The Cochrane reviewers extracted data from all prior clinical trials to date that included test subjects treated for mild hypertension. They analyzed the outcomes of drug treatment (compared to no treatment or placebo) for nearly 9,000 patients with mild hypertension. James Wright, coordinating editor of the Cochrane Hypertension Group, told Slate that his group’s analysis doesn’t preclude the possibility that a larger study might find a small degree of benefit that was not apparent from the available data. But the fact that no benefit was detected in the Cochrane analysis means that any benefit is likely to be small—if present at all. And there’s always the possibility that the drugs cause a slight net harm. Some of the drugs are known to cause serious complications, including death.
When I went for a healthy heart check up after I retired I was quite shocked that BP had risen to over 150 when it had always been very low all my life. I was given a prescription for Statins. When I arrived home I checked for side-effects on the internet and decided not to start taking them. It seems that once started you have to stay on them with other possible side-effects ensuing. Instead I increased exercising by taking up more sport (through retirement of course – I did have more time for this) and now my blood pressure has gone down again to 130 and is stable.
I am not a doctor but if you have high cholesterol it would be better if you tried to do something about it, especially since your blood pressure now is reasonable. My BP is in the mid 130s/mid 70s and very low cholesterol. I am happy with this and my (new) doctor seems reluctant at this stage to prescribe BP medication.

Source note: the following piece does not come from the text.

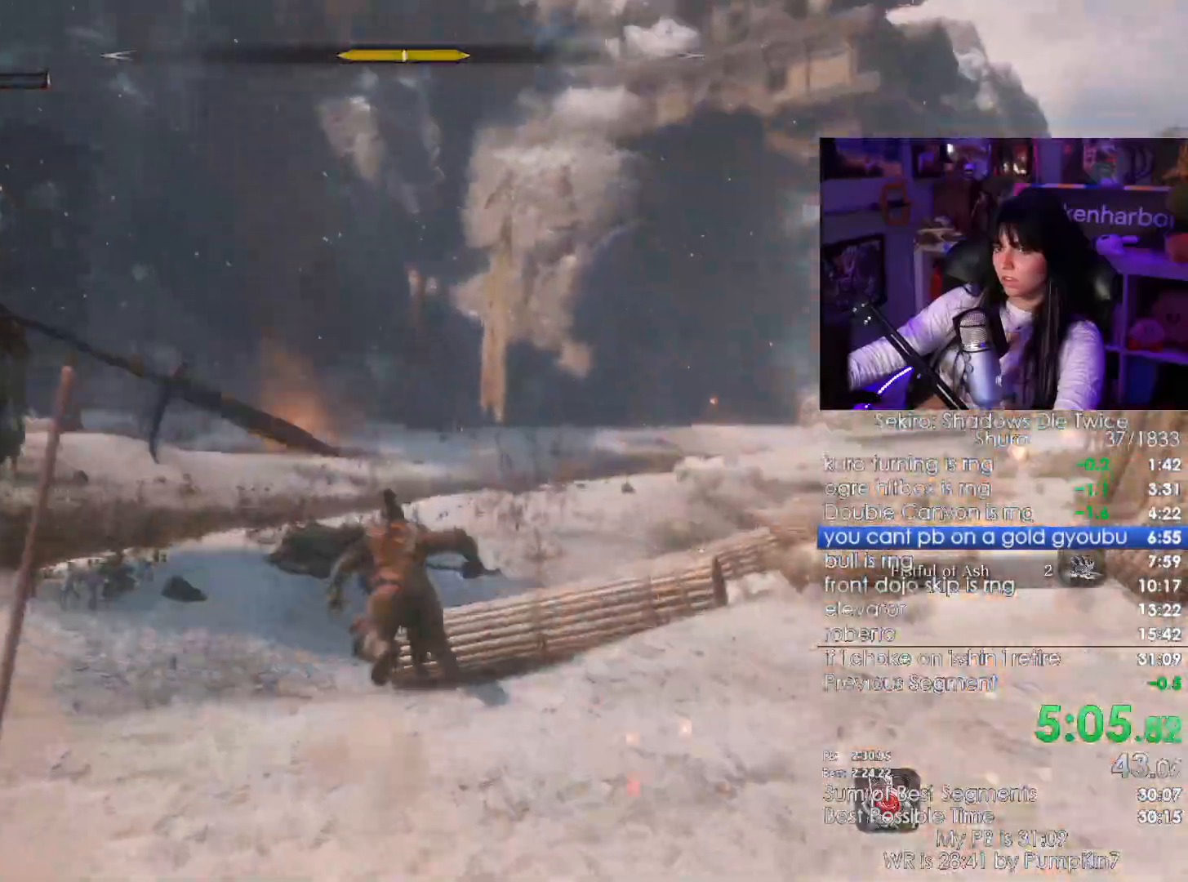
Gameplay with keyboard and mouse; each line is a JSON object with the keys and mouse buttons held at the frame after it. "events" lists presses ("down") and releases ("up") of "1", "2", "3", "4", "5", "a", "alt", "c", "caps_lock", "ctrl", "d", "e", "f", "g", "q", "r", "s", "shift", "space", "t", "tab", "v", "w", "x", "z", "mouse_left", "mouse_wheel" and "mouse_right" between this image and that frame as [ms after this image, input, new state], when the widget could be followed in between. "mouse_left", "mouse_wheel", "mouse_right" = the "left", "wheel", "right" buttons of the "mouse" list. No other keys are recorded. "wheel" means that the mouse wheel is clicked or scrolled. Not read: mouse_move.
{"keys": ["shift", "w"], "mouse": [], "events": []}
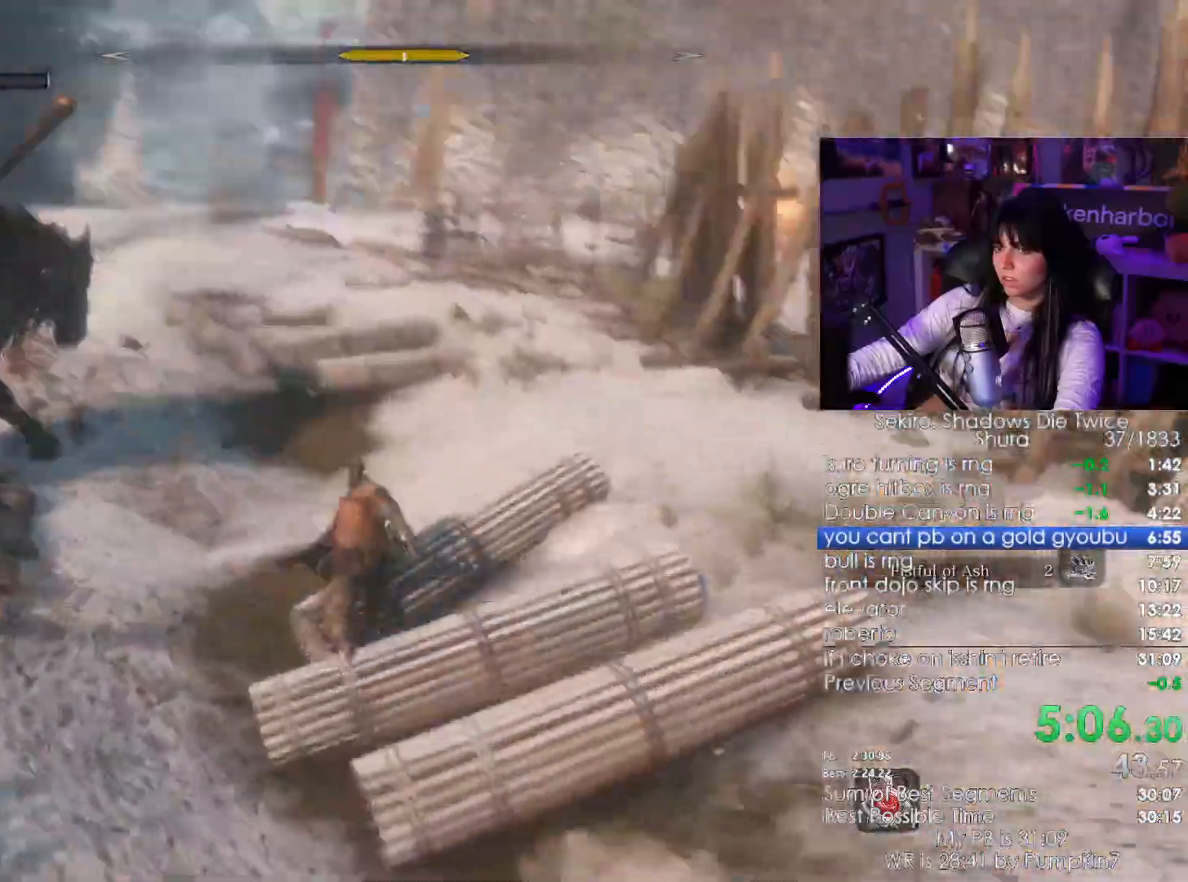
{"keys": ["w"], "mouse": []}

I have friends with low to normal blood pressure and high cholesterol. They say they are not too concerned since their BP is ‘normal’. High cholesterol is not good! It damages the arteries even with normal blood pressure.
If you don’t want to take statins, and I don’t blame you, I wouldn’t either, try everything possible to get your cholesterol, if it is high, down to normal levels and you are on the right track to a long and healthy life.
Statins for high blood pressure? Something is not quite right, statins are not prescribed for that purpose. Instead they are prescribed to control lipids, fats, in the blood.
Last week I asked a question about L-Arginine. How do I find out if there has been an answer? Guess I am technically challenged!
Definitely l-arginine helps bp. However I cannot take it because I have had shingles twice and apparently it could trigger another episode? I do take other supplements that help bp.
Where is the information on L-arginine making one more suseptable to shingles? I had not read that in all my research into L-arginine. I’ve been on a heavy dose of L-arginine for about 8 months doing some good with BP. Had bad shingles about 5-6 years ago. No sign of shingles recurrance. Seems if there is some causative factor it would have surfaced by now. Should I be concerned? Anybody know?
These news are not exactly ‘new’ news and some doctors with a more open mind have been advocating this for some time and warned that aggressive treatment of patients with mild hypertension may be harmful.
What makes this report special is that it comes from highly respected Cochrane Collaboration that, btw, also published a report on the effectiveness and overtreatment as result of screening for breast cancer.